### Document

# Simple Install on a 2003 Lexus RX300



## simplicityinsound (Feb 2, 2007)

Just finished one of the more simple installs in recent times. This is in a 2003 Lexus RX300.

The Goals:

1. Keep a stealthy and low key appearance throughout the car

2. Build a very durable structure in the back as the customer does surfing and there are a lot of very heavy wet and perhaps sandy stuff that gets loaded into the cargo area on a weekly basis.

3. overall nicely balanced system that improves dramatically on the pretty terrible stock setup.

so lets get started.

when it came to signal source, we played around with two options. One is utilizing the stock system, or, using a JDM piece, add a single din headunit in the lower part of the center dash.

After some deliberation, it was decided that we would start off with the stock source, but run a rca cable into the dash area, so if we feel that we need to go that route, the whole process would be simple.

We went with a JBL MS8 for signal processing and OEM interface duties. Another interesting point is that the car doenst have a CD source, the customer replaced the CD changer with an iPod interface as that is all that he listens to. 

here you see the MS8 display in the glovebox and the ipod:










the front stage consists of a set of Seas Lotus Performance 6.5" two way component set. the midbass resides in the stock lower door location, the entire door is sound proofed, and new wires run into the door:










the speaker was then install:



















the passenger side received a similar treatment:




























i also put a little bit of vibration damper around the sepaker and on the plastic storage bin to prevent buzzing of the door card:


----------



## simplicityinsound (Feb 2, 2007)

For tweeters, i modified the stock tweeter location at the top of the dash to fit the Seas:



















here are some quick build pics.

the stock tweeters are actually angled on axis at the opposite listener. With the seas tweeter being about 50 percent bigger, i played around with doing the same angle, but it would come out sticking up so much that a lot of the stealthy factor went away. Plus from other cars, i feel the upward facing edge of the windshield location is pretty good.

so here are the stock tweeter mounts:










i then trimmed away the vertical portion and attached the rings:



















then the whole structure was built up using duraglass and filler and then sanded smooth:










and then wrapped in black vinyl:










quick and simple and remains pretty low key.

next are a few wiring pics, on the driver side are the speaker and power cables:


----------



## simplicityinsound (Feb 2, 2007)

and on the passenger side went all the ms8 related cables, the rca back up cable for the addition of future aftermarket headunit and speaker cables.

the stock amp is located behind and below the seats, and i tapped the front and subwoofer outputs for signal source, and also the rear speaker wires to output from the ms8 for rear surround:




























Moving on to the trunk, again the idea here is to make it stealthy and also very durable and strong.

here is the view with everything buttoned up, 100 percent stock apperance:










lift up the cargo floor cover, and here is what you see.

the stock storage bin to the right has been maintained, while two Image Dynamics amps, a I5800 5 channel is run in 3 channel mode sending 180 watts rms to each midbass, and 400 watts to the subwoofer, while a I2300 sends 75 wattss to each midbass; the MS8, and an old school image dynamics IDQ10v2 are located to the left. trimmed in a sturdy top floor of black carpet. Eric at ID dug up this oldie but goodie sub for me. ah brings back memories...havent run one of these in 4 years...

######

◆ Aim
Pick up the Lexus RX300 install write-up after its final sentence and write the next part.

### Supplied data

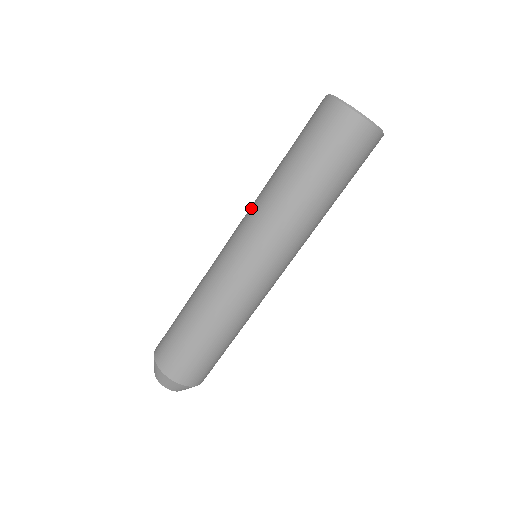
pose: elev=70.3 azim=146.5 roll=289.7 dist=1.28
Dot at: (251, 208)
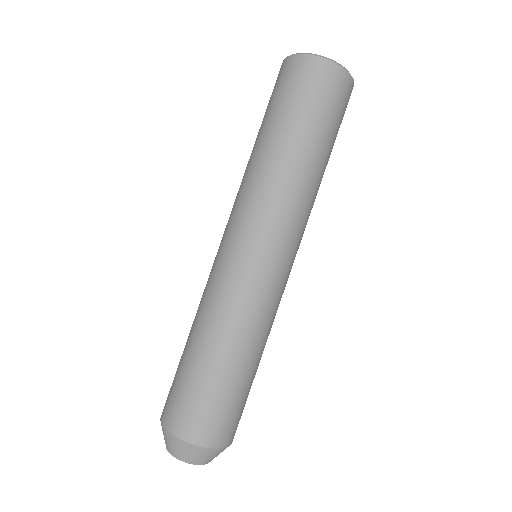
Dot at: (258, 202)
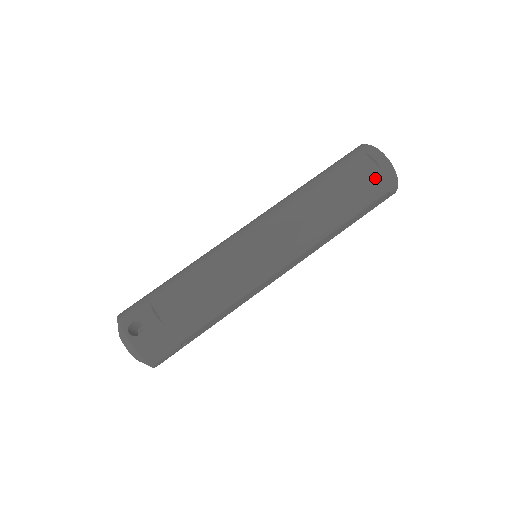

######

◆ Answer for this exercise
now you may notice i didnt touch the stock floor cover. There is a story behind that. initially, i was planning to cut a hole in it over the sub, put in mesh and recarpeted. Well, after the install was done, just of curiosity i played the system with the solid stock cover in place, there was literally no difference in sound! infact, i can swear that on some songs, the sub sounded better with the solid cover in place than wide open. I guess i shouldnt be too surprised in my own car, the sub fires into a solid 1/2" rubber cargo mat and it too sounds better with this solid piece in place...i guess it provides loading...i was mainly surprised because this time, the sub is so close to the board. after making sure the surround will easly clear the bottom of the panel, i left it alone. This also ensures the trunk carpet looks totally stock and there is less chance of water or sand getting into the stereo space.


----------



## simplicityinsound (Feb 2, 2007)

just a few quick pics as this install is pretty simple.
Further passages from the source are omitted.